Wednesday, June 1, 2011



Futuristic societies usually suck. That depressing fact rings true in Ally Condie's novel, "Matched,"  a dystopian love story that takes place in a society controlled so tightly by their government that nobody can even throw away a napkin without being cited. The love triangle within the 366 pages of drama is realistic, if not a bit predictable.


Cassia is 16. She has just been Matched to her best friend, which means that when she's 21, they will marry. Love has nothing to do with it. The Society decides who marries who. And that's that. Cassia, however, develops a deadly problem: she falls in love with somebody who is not her Match, and that could mean the destruction of her life as she knows it.

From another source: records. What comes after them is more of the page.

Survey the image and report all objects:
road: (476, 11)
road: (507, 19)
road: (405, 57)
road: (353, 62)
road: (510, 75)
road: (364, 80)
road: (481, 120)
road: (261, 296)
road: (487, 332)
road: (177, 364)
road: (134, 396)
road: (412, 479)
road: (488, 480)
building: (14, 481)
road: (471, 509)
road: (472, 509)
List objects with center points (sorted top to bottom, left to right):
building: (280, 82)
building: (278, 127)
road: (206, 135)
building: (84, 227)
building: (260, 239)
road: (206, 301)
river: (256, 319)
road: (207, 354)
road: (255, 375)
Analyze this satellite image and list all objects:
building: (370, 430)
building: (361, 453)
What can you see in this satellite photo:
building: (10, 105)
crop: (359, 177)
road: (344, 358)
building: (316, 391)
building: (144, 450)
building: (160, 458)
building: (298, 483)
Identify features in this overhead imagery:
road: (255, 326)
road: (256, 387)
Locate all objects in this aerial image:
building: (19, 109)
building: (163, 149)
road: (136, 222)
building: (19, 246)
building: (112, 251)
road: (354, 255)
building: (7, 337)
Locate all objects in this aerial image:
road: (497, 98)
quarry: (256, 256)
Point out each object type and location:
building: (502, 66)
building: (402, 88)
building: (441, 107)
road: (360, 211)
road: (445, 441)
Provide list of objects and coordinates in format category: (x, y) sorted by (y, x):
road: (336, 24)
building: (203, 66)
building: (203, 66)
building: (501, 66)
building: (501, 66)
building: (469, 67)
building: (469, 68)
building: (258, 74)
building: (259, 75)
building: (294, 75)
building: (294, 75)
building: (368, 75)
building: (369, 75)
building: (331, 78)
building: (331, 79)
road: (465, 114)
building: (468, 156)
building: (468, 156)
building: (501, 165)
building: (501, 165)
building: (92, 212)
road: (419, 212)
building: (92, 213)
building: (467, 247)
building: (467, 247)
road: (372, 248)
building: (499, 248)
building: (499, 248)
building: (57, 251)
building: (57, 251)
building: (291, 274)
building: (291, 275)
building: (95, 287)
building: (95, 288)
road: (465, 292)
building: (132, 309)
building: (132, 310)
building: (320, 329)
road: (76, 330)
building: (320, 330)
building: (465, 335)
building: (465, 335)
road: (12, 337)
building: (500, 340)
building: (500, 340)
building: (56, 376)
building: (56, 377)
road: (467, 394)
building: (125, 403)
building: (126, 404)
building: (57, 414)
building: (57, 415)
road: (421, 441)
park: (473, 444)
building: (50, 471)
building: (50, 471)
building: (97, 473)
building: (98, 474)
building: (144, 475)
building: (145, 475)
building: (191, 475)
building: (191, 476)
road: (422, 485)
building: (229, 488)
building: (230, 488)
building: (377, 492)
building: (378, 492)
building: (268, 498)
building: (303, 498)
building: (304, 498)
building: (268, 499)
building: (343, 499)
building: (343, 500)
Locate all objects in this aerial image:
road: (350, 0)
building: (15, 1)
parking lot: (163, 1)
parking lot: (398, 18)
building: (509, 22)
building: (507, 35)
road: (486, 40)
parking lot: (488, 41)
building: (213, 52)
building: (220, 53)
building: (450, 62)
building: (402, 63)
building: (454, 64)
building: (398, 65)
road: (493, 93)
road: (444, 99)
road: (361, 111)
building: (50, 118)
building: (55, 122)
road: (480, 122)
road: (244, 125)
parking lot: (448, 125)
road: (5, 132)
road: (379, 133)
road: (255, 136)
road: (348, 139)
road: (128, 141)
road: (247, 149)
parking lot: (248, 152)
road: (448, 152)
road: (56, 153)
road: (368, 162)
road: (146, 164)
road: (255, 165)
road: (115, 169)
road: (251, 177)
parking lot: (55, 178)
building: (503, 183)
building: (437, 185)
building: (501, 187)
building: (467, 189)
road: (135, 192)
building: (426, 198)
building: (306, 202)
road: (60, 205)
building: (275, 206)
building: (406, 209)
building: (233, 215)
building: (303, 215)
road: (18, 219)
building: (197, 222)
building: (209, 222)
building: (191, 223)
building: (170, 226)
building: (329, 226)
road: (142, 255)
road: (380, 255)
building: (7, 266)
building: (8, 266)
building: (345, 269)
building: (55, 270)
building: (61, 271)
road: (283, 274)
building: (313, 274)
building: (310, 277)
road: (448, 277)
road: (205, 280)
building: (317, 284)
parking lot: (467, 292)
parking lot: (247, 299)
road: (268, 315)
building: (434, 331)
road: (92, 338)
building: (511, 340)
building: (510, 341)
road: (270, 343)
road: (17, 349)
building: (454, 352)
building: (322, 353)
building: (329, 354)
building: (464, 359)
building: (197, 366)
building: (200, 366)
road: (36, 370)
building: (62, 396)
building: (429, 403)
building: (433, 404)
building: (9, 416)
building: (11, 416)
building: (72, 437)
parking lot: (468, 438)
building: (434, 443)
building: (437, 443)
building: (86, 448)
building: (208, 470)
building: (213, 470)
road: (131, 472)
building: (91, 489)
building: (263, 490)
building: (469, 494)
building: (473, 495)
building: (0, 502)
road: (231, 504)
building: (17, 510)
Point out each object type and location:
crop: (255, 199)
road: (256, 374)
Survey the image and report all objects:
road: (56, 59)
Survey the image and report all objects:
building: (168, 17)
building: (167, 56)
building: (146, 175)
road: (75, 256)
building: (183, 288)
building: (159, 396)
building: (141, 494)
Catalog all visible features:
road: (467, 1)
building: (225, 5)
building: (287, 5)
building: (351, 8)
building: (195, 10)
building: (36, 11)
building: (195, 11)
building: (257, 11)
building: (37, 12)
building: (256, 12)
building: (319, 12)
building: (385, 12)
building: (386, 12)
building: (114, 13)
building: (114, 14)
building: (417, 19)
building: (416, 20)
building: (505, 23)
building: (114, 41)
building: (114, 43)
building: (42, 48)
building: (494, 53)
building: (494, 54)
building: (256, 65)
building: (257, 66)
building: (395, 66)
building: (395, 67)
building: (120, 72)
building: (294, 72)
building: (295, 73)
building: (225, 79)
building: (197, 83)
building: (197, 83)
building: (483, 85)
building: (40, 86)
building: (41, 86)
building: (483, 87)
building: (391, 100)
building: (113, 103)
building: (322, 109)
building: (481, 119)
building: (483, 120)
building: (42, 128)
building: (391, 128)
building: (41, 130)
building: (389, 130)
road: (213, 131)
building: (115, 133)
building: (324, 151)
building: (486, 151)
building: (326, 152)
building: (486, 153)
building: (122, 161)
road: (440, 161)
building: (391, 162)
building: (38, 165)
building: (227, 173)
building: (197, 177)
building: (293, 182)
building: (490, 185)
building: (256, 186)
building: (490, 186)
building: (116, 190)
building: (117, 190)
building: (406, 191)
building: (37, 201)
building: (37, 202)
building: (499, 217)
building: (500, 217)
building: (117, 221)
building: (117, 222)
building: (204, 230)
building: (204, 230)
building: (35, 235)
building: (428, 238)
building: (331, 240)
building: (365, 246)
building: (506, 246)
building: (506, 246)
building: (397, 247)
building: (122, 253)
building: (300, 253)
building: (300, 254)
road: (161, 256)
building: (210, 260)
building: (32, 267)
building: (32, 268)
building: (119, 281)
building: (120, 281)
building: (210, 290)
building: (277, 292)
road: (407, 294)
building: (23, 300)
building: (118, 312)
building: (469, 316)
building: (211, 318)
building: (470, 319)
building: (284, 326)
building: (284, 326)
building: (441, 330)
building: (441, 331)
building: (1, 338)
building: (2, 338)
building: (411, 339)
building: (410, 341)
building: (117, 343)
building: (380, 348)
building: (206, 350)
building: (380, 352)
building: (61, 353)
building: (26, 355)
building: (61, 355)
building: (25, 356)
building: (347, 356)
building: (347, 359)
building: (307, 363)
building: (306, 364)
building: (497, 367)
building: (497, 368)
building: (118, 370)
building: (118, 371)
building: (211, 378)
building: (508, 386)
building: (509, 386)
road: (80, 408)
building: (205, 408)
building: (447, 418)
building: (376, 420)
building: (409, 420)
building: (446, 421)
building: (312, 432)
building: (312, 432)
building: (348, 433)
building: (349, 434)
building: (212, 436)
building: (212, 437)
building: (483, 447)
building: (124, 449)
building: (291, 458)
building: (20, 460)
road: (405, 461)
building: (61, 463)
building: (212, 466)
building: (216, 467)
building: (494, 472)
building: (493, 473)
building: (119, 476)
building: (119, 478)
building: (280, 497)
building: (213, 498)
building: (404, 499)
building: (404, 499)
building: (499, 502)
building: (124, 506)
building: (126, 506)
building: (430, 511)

Because nobody dares say no to the Society.

Pros and Cons

Something that was very refreshing about this novel was the short, Suzanne Collins-like style with which Condie writes. Another interesting factor was the slightly chilling realization that any society could easily turn into the world in which Cassia lives. Disappointment, however, came when you realize that most of the book is spent reflecting on feelings and analogies, rather than the plot at hand. The sterile structure of the Society is like looking at a Facebook page, and that makes it really hard to feel anything that the characters are feeling.

The Bottom Line

It's a great book for entertainment, but the love triangle falls flat halfway into the book. It's worth the read for lazy Saturday afternoons. The sequel is being released in November of 2011.